> _原文_:
_ _ _ _ _

Complete suggest支持fuzzy查询,计算编辑距离对CPU消耗比较大,需要设置以下参数来限制对性能的影响:
1.prefix_length 不能被 “模糊化” 的初始字符数。 大部分的拼写错误发生在词的结尾,而不是词的开始。 例如通过将 prefix_length 设置为 3 ,你可能够显著降低匹配的词项数量。
2.min_length 开始进行模糊匹配的最小输入长度
3.fuzzy查询只在前缀匹配数不够时启用进行补全
3.3 ES setting mapping配置
{
"settings": {
"analysis": {
"analyzer": {
"prefix_pinyin_analyzer": {
"tokenizer": "standard",
"filter": [
"lowercase",
"prefix_pinyin"
]
},
"full_pinyin_analyzer": {
"tokenizer": "standard",
"filter": [
"lowercase",
"full_pinyin"
]
}
},
"filter": {
"_pattern": {
"type": "pattern_capture",
"preserve_original": 1,
"patterns": [
"([0-9])",
"([a-z])"
]
},
"prefix_pinyin": {
"type": "pinyin",
"keep_first_letter": true,
"keep_full_pinyin": false,
"none_chinese_pinyin_tokenize": false,
"keep_original": false
},
"full_pinyin": {
"type": "pinyin",
"keep_first_letter": false,
"keep_full_pinyin": true,
"keep_original": false,
"keep_none_chinese_in_first_letter": false
}
}
}
},
"mappings": {
"suggest": {
"properties": {
"id": {
"type": "string"

_ _ _ _ _

> _所给数据_:
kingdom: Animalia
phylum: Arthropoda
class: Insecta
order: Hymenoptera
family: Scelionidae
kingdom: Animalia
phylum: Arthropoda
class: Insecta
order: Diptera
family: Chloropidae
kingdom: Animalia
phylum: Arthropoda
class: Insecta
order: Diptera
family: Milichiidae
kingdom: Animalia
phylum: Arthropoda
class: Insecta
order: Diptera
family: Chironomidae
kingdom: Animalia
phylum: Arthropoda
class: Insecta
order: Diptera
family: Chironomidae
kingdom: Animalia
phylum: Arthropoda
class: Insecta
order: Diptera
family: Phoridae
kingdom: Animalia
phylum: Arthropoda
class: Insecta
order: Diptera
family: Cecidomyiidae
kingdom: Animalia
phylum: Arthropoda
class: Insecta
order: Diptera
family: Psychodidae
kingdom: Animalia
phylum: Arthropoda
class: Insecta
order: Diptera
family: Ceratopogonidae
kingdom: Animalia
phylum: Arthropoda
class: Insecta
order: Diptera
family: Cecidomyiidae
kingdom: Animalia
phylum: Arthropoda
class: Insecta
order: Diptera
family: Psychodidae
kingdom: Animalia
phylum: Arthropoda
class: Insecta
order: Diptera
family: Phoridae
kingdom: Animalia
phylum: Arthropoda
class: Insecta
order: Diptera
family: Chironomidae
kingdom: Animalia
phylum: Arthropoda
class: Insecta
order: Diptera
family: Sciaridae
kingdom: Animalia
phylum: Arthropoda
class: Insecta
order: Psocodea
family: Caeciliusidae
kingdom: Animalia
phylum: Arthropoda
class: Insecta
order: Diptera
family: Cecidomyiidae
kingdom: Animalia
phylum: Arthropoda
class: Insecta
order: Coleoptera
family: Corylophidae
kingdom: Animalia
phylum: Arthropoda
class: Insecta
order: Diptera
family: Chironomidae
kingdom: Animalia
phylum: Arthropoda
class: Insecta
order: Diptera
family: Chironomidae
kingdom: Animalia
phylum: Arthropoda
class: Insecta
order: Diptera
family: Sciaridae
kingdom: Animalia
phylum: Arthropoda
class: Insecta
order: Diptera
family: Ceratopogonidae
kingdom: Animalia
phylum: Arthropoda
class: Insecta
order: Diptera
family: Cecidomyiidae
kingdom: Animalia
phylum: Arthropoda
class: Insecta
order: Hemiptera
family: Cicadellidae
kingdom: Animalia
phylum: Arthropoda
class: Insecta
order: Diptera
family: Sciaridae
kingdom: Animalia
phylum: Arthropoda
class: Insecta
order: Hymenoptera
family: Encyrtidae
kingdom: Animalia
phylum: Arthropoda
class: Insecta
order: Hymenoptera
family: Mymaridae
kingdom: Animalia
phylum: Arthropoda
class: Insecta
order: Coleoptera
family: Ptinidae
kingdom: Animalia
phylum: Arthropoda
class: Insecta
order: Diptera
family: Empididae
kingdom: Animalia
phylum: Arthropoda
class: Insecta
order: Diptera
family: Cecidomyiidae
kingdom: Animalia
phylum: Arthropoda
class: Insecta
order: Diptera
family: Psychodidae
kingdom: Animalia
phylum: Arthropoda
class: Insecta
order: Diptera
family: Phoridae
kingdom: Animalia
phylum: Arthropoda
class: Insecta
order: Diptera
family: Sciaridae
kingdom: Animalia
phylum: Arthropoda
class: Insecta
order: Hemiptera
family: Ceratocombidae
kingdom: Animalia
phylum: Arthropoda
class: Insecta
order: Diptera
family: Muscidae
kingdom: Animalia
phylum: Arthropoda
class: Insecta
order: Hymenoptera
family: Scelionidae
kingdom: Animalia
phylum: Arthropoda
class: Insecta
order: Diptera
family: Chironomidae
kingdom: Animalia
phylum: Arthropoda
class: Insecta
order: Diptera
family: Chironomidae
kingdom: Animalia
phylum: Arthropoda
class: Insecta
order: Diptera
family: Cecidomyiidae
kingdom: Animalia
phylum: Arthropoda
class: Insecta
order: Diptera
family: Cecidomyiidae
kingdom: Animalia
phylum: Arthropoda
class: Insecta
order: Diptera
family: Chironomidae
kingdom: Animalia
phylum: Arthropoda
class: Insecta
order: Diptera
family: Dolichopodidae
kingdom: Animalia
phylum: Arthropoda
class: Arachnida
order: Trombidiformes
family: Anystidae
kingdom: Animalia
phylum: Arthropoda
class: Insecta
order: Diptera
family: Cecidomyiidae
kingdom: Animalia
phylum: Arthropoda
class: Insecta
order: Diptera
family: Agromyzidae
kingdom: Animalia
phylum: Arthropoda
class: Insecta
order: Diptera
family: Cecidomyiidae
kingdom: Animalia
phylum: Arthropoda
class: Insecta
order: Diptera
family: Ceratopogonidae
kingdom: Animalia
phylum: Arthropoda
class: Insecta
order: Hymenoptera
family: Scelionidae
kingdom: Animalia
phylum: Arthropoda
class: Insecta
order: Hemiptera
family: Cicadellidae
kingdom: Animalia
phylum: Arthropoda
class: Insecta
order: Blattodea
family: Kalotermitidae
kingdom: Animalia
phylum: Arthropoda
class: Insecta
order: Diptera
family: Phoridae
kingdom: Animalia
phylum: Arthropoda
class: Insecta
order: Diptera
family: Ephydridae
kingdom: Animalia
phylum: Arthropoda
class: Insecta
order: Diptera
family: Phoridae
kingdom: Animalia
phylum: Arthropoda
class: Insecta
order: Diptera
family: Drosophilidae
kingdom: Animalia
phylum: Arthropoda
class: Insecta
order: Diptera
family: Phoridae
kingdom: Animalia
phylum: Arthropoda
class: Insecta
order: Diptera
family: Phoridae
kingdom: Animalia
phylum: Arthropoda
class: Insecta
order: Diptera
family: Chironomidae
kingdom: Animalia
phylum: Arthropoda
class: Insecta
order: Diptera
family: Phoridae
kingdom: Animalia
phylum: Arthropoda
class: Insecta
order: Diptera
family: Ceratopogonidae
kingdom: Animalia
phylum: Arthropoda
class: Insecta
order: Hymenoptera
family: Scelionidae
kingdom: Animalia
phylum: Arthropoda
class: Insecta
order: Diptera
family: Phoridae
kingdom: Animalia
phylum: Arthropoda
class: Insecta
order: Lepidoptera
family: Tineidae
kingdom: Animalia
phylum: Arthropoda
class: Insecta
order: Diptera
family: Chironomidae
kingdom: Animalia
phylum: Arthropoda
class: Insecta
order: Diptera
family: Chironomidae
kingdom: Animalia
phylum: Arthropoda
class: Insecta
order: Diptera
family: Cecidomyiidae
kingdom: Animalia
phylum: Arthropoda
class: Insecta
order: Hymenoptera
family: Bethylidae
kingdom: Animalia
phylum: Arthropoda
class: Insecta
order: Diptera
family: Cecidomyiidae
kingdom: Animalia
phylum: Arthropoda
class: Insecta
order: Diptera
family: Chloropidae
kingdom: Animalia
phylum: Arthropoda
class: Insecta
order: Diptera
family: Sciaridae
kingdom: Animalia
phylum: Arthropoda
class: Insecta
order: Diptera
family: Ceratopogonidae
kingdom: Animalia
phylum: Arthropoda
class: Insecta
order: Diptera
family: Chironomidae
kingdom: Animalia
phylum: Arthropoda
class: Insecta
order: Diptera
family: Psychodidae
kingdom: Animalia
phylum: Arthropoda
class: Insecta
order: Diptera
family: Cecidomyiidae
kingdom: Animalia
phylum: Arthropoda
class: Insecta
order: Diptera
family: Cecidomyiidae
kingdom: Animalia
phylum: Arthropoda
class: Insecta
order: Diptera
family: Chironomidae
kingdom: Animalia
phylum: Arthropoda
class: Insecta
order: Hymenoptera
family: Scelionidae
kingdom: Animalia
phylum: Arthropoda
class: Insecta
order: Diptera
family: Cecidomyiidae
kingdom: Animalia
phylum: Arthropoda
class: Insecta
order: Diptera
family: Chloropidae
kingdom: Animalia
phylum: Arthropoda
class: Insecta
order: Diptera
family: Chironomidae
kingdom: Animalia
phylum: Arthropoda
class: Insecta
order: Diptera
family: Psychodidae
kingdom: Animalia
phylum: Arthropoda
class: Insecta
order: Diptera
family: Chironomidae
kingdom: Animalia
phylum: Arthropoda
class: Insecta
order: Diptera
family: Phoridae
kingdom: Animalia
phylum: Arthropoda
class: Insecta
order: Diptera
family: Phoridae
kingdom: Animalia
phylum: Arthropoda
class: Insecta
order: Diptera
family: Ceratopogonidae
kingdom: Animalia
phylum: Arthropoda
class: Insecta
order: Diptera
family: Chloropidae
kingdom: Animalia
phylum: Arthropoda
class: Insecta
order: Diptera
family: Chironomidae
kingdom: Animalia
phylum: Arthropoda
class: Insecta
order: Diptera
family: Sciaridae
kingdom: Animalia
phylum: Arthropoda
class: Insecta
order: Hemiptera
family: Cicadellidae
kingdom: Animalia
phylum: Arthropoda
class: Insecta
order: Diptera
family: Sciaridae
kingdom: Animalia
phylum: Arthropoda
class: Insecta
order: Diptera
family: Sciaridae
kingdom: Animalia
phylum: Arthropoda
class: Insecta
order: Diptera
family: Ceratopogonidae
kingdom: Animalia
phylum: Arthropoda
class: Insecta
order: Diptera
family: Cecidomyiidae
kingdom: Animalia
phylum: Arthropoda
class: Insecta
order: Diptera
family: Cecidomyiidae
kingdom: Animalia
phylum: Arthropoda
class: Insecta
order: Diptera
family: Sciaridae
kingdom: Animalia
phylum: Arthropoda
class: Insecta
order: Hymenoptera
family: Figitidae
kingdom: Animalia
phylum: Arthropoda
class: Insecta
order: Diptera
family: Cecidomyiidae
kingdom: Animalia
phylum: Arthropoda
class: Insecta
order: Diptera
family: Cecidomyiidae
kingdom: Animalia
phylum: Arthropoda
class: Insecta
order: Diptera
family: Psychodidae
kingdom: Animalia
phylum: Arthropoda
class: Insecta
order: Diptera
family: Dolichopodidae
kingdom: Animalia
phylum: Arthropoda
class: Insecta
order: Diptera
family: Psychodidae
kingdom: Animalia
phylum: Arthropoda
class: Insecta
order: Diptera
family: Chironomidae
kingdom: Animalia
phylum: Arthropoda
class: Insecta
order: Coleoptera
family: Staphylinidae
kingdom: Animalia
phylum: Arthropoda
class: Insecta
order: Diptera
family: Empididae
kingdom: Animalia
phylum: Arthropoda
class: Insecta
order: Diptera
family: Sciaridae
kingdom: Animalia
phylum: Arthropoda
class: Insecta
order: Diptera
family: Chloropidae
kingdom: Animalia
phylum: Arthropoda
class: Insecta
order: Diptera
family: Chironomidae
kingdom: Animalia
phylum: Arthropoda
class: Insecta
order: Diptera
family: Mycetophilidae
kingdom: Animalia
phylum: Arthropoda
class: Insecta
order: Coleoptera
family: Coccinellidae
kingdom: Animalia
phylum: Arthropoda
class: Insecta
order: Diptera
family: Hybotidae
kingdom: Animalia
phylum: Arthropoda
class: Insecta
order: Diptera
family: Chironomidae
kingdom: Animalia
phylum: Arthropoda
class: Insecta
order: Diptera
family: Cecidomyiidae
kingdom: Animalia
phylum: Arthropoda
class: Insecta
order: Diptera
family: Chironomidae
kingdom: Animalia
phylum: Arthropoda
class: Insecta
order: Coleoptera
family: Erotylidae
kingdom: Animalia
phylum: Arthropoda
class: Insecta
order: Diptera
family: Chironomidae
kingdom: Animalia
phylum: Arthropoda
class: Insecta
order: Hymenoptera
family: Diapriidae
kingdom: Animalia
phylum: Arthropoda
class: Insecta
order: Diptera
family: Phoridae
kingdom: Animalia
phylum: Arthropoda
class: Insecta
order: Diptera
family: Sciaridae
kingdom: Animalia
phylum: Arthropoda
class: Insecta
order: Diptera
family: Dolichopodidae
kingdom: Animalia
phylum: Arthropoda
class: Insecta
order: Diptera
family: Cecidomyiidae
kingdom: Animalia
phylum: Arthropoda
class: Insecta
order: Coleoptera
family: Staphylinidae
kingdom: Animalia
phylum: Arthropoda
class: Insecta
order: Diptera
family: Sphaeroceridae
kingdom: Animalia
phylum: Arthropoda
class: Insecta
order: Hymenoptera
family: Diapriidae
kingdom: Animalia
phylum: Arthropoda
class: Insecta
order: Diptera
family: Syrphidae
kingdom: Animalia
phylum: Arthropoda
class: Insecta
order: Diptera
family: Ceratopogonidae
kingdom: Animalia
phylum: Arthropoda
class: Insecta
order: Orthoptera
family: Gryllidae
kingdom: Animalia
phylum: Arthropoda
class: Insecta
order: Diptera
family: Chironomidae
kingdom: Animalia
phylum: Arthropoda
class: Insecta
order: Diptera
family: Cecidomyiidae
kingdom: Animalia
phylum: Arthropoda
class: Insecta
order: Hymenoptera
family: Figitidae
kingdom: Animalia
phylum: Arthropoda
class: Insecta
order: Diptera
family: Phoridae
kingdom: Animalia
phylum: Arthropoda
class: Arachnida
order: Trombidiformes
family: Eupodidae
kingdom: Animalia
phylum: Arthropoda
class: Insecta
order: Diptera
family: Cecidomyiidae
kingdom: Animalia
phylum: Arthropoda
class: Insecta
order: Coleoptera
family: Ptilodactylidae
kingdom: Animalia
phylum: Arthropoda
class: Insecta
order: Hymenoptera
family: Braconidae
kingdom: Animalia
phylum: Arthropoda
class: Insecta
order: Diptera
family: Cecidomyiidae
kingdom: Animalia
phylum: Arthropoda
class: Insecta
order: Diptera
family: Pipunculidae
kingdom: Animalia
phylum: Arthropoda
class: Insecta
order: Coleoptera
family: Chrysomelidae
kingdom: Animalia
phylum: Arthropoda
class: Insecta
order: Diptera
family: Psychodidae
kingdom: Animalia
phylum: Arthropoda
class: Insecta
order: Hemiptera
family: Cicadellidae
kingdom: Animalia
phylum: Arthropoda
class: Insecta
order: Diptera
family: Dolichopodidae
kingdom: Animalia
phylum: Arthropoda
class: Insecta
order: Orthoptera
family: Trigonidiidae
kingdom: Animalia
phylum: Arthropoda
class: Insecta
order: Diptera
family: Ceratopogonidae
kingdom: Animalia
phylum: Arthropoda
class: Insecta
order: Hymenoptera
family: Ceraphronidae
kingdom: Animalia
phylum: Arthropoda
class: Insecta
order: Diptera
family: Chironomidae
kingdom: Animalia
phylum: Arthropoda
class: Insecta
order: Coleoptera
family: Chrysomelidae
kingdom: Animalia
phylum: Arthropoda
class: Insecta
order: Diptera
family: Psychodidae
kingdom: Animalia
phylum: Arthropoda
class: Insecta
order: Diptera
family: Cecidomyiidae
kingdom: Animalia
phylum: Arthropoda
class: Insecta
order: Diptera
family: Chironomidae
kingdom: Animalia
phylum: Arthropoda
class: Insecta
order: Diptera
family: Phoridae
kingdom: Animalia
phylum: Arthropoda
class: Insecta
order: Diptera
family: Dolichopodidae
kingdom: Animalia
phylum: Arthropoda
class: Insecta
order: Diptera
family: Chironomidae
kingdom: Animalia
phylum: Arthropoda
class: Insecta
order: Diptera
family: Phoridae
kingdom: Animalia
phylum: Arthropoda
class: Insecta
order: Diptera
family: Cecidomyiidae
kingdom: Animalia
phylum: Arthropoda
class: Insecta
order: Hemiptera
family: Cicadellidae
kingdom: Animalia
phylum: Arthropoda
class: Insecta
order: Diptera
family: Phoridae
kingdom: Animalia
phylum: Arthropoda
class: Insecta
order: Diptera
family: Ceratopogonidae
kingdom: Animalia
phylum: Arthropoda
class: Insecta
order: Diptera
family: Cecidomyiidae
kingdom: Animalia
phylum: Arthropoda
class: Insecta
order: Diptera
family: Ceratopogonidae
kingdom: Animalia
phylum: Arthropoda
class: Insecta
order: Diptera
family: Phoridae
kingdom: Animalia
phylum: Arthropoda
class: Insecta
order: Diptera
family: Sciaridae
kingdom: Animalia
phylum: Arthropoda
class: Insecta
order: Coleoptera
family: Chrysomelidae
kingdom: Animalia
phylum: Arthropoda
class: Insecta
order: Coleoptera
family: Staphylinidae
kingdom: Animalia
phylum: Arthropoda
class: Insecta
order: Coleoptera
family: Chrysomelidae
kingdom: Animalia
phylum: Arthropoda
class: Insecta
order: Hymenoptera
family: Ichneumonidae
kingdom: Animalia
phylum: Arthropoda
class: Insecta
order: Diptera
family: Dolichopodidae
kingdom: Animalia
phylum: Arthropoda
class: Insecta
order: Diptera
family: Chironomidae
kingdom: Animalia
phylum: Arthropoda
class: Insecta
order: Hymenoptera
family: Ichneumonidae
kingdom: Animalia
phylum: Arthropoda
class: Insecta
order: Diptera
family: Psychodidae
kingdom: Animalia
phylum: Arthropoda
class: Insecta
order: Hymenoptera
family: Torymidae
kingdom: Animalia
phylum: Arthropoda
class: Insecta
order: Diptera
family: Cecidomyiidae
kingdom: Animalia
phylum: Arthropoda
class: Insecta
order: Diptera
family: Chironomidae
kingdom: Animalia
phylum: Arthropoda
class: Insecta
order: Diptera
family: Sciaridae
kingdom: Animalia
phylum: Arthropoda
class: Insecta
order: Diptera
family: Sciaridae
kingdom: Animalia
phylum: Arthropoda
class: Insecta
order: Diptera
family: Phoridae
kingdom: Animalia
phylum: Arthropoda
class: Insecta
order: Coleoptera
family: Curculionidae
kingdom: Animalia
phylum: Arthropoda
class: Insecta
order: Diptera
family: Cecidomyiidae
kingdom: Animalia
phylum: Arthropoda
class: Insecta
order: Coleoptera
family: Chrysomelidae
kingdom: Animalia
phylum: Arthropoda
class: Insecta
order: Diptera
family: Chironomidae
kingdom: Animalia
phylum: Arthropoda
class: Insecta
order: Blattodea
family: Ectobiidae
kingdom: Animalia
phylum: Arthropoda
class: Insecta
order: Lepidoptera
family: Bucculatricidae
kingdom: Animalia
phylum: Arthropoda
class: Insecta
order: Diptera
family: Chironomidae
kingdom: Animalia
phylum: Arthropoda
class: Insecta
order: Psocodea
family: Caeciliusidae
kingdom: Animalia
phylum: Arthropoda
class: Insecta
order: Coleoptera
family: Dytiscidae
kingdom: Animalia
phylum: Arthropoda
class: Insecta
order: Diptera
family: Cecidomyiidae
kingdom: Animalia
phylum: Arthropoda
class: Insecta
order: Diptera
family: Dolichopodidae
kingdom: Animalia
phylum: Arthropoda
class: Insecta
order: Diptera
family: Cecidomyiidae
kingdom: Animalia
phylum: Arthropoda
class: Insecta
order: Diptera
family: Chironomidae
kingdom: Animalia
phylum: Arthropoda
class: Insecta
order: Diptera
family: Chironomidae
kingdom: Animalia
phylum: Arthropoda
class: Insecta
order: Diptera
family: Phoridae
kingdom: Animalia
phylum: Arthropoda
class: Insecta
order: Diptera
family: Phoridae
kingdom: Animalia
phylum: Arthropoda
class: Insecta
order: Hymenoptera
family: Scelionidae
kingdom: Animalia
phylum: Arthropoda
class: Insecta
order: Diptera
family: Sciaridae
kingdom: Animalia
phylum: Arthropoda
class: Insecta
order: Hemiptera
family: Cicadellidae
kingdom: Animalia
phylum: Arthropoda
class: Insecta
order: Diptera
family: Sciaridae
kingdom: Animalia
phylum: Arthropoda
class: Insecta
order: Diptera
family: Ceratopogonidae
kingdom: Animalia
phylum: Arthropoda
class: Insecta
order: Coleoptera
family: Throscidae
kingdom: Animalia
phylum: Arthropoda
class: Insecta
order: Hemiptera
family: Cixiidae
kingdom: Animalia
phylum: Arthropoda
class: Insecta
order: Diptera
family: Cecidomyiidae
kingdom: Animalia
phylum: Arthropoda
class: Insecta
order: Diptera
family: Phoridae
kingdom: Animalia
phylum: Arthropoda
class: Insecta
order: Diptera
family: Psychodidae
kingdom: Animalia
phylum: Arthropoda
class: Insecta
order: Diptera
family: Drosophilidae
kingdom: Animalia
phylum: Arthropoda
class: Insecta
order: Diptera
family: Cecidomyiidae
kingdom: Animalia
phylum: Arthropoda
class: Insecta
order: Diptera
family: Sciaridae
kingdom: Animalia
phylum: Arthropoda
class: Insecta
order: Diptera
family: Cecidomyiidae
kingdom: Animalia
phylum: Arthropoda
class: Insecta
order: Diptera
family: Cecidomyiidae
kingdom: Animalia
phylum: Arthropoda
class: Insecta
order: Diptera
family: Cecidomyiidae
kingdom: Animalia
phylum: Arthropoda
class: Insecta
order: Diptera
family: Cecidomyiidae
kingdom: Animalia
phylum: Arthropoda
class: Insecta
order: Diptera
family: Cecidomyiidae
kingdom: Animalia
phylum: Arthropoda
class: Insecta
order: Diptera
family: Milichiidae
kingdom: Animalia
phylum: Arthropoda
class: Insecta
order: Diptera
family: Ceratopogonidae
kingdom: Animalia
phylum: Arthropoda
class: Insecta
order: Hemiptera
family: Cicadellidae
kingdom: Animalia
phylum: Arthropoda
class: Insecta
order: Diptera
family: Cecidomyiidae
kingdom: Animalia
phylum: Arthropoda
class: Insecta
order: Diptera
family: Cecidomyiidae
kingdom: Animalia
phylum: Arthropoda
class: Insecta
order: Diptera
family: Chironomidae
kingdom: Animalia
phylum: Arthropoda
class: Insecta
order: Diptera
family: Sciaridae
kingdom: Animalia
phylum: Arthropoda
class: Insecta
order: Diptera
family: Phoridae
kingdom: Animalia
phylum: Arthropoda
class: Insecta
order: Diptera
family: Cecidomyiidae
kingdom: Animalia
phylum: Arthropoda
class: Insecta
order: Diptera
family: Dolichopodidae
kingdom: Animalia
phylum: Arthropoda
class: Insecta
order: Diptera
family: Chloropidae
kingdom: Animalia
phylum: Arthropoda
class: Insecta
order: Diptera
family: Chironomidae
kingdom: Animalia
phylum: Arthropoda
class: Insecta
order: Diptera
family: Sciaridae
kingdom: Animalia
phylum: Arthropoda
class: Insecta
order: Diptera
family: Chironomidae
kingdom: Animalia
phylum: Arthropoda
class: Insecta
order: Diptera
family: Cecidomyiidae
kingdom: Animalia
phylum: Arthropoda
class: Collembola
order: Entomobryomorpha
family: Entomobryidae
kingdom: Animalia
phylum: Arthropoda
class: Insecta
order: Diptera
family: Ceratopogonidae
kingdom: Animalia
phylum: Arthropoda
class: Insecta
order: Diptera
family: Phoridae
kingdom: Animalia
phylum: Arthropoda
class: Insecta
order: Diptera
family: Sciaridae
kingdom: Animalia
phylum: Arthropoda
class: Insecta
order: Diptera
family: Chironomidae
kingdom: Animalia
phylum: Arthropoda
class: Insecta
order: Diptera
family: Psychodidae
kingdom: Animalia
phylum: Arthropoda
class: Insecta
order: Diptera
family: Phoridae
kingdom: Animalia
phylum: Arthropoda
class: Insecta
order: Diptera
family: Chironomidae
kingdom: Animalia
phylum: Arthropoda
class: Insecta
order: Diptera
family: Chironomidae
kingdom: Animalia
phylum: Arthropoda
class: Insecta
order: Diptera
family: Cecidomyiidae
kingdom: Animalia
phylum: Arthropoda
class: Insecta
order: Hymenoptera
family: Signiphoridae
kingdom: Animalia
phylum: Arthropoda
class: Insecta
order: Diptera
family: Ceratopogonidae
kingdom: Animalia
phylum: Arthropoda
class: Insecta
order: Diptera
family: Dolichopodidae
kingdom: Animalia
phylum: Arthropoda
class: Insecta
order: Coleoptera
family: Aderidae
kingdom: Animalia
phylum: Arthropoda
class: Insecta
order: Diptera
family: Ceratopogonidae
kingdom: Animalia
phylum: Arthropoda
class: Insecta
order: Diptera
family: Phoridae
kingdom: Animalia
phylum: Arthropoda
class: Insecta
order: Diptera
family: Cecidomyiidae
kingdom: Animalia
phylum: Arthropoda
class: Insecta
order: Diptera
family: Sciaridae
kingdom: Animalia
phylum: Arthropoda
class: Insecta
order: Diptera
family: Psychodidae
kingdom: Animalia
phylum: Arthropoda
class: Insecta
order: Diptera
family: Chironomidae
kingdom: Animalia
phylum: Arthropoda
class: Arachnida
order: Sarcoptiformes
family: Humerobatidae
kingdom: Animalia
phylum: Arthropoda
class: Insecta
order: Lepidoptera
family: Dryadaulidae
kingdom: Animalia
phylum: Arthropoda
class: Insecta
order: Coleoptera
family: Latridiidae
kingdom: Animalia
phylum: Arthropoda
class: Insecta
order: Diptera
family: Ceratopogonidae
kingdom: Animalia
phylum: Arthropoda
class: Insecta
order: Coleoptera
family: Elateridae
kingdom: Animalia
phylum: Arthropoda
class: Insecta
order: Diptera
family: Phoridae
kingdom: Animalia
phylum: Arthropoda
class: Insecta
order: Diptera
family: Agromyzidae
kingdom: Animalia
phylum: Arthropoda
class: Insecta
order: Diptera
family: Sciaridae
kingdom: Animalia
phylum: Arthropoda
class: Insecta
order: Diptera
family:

_ _ _ _ _

> _任务要求_:
[a] 把原文中以“1.prefix_length 不能被”开头的那一段改写得短一些，主要事实要保留。
[b] 照着原文抄下来，从“Complete sugge”往下一直到“设置为 3 ,你可能够显著降低匹配的词项数量。”，中间的内容一字不改。

> _练习答案_:
[a] prefix_length 是开头那几个不做模糊处理的字符数。拼写错误大多出在词尾，很少出在词首。把它设成 3，能明显减少匹配到的词项数量。

[b]
Complete suggest支持fuzzy查询,计算编辑距离对CPU消耗比较大,需要设置以下参数来限制对性能的影响:
1.prefix_length 不能被 “模糊化” 的初始字符数。 大部分的拼写错误发生在词的结尾,而不是词的开始。 例如通过将 prefix_length 设置为 3 ,你可能够显著降低匹配的词项数量。